本日のテーマ

【苦しみの後にわかる苦しみの意味】

 

 

苦しみの渦中にいるときは、気づかないことがあります。

気づく余裕などないからでしょう。

 

しかし苦しみを乗り越えた後に、得られたものに気づくことがあります。
「あの苦しみがあったからこそ…」

と思えるようになります。


わたし自身、苦しみの後に、“強さ”や“成長”を得ることができました。

 

 交通事故…
 仕事の失敗…
 スランプ…
 人間関係のトラブル…
 別れ(死別や生き別れ)…

 

もし、あの苦しみがなかったら、
 今も甘い考えのままでいた…
 自分を欠点に気づかなかった…
 物事の見る目が浅かった…

こんなことを痛感しています。

 

わたしと同じように苦しみを乗り越えて、得たものがあるという人がいます。

1982年、ドラフト3位で読売ジャイアンツに入団した吉村 禎章(よしむら さだあき)さんです。
吉村さんは、幸せの軌跡を辿ってこのように言っています。

 

憧れの読売巨人軍に入団でき、ジャイアンツのユニフォームを着られるだけでも幸せ。
初ヒット、初ホームラン、成績に関係なく、打ち、走り、打球をおうことができるだけで、幸せいっぱいでした。

 

(その後、吉村さんは、プレー中に起こしたアクシデントで、ほとんど野球生命を断ってしまうほどの負傷を右足に負ってしまいます)

 

私は野球以外は何もできない人間。もう死んでしまいたいと思うほど絶望しました。
しかしそのときを過ぎると、私は死んだ気になって、この不幸に挑戦しました。
もう一度、自分の幸せを――野球ができるようになることへの歩みを始めようと決心しました。
歩けない状態から、懸命のリハビリで歩けるようになった、そして走れるようになった、そのときの喜び、幸せの段階が一歩一歩登っていくように思えました。
そして、公式戦へのカムバックを果たしたときの歓喜を一生忘れることが出来ないでしょう。

 


ファンのみなさんが、旧友たちが拍手で迎えてくれたあの一瞬。

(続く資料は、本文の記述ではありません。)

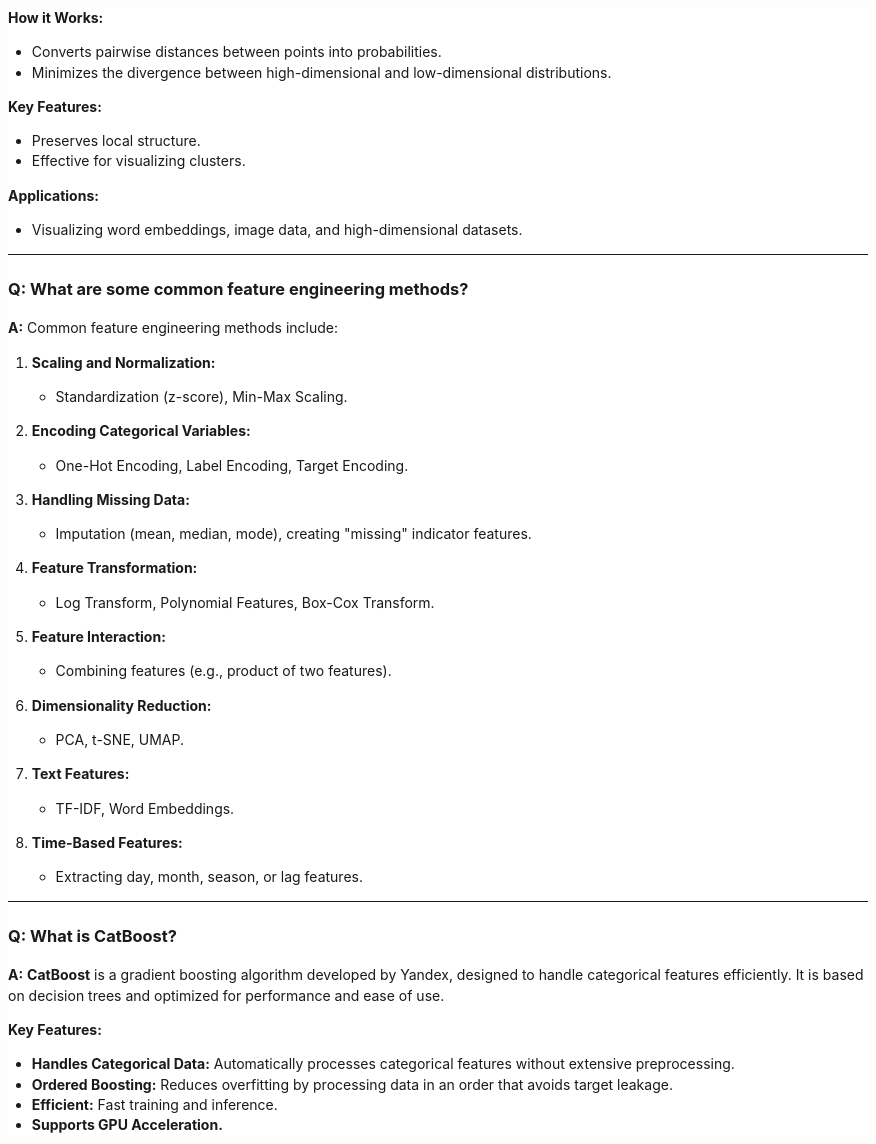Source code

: **How it Works:**
- Converts pairwise distances between points into probabilities.
- Minimizes the divergence between high-dimensional and low-dimensional distributions.

**Key Features:**
- Preserves local structure.
- Effective for visualizing clusters.

**Applications:**
- Visualizing word embeddings, image data, and high-dimensional datasets.

---

### Q: What are some common feature engineering methods?

**A:** Common feature engineering methods include:

1. **Scaling and Normalization:**
   - Standardization (z-score), Min-Max Scaling.

2. **Encoding Categorical Variables:**
   - One-Hot Encoding, Label Encoding, Target Encoding.

3. **Handling Missing Data:**
   - Imputation (mean, median, mode), creating "missing" indicator features.

4. **Feature Transformation:**
   - Log Transform, Polynomial Features, Box-Cox Transform.

5. **Feature Interaction:**
   - Combining features (e.g., product of two features).

6. **Dimensionality Reduction:**
   - PCA, t-SNE, UMAP.

7. **Text Features:**
   - TF-IDF, Word Embeddings.

8. **Time-Based Features:**
   - Extracting day, month, season, or lag features.

---

### Q: What is CatBoost?

**A:** **CatBoost** is a gradient boosting algorithm developed by Yandex, designed to handle categorical features efficiently. It is based on decision trees and optimized for performance and ease of use.

**Key Features:**
- **Handles Categorical Data:** Automatically processes categorical features without extensive preprocessing.
- **Ordered Boosting:** Reduces overfitting by processing data in an order that avoids target leakage.
- **Efficient:** Fast training and inference.
- **Supports GPU Acceleration.**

この足で、自分はたしかにプレーをしているという実感。それはもう、入団の喜びや、初ヒット、初ホームランのときより数倍の大きな幸せでした。
幸せというものは、より大きなものになるのだということを私は知ることができたのです。

 


苦しみとは、

「幸せを大きくしてくれるもの!」

わたしも同感です。

 

吉村さんの体験談は“幸せとは何か”を考えさせられます。
まるで、幸せにも質や大きさがあるようです。
当初感じていた幸せと、苦労をした後の幸せには違いがあります。

 

その違いとは、
負傷する前の幸せとは、「喜びの幸せ」
どん底から得た幸せは、「喜びの幸せ+感謝からくる幸せ」

というようにプラスされるものがありました。

 

苦しみを乗り越えるプロセスで、掴んだ大切なものが幸せを大きくしてくれたようです。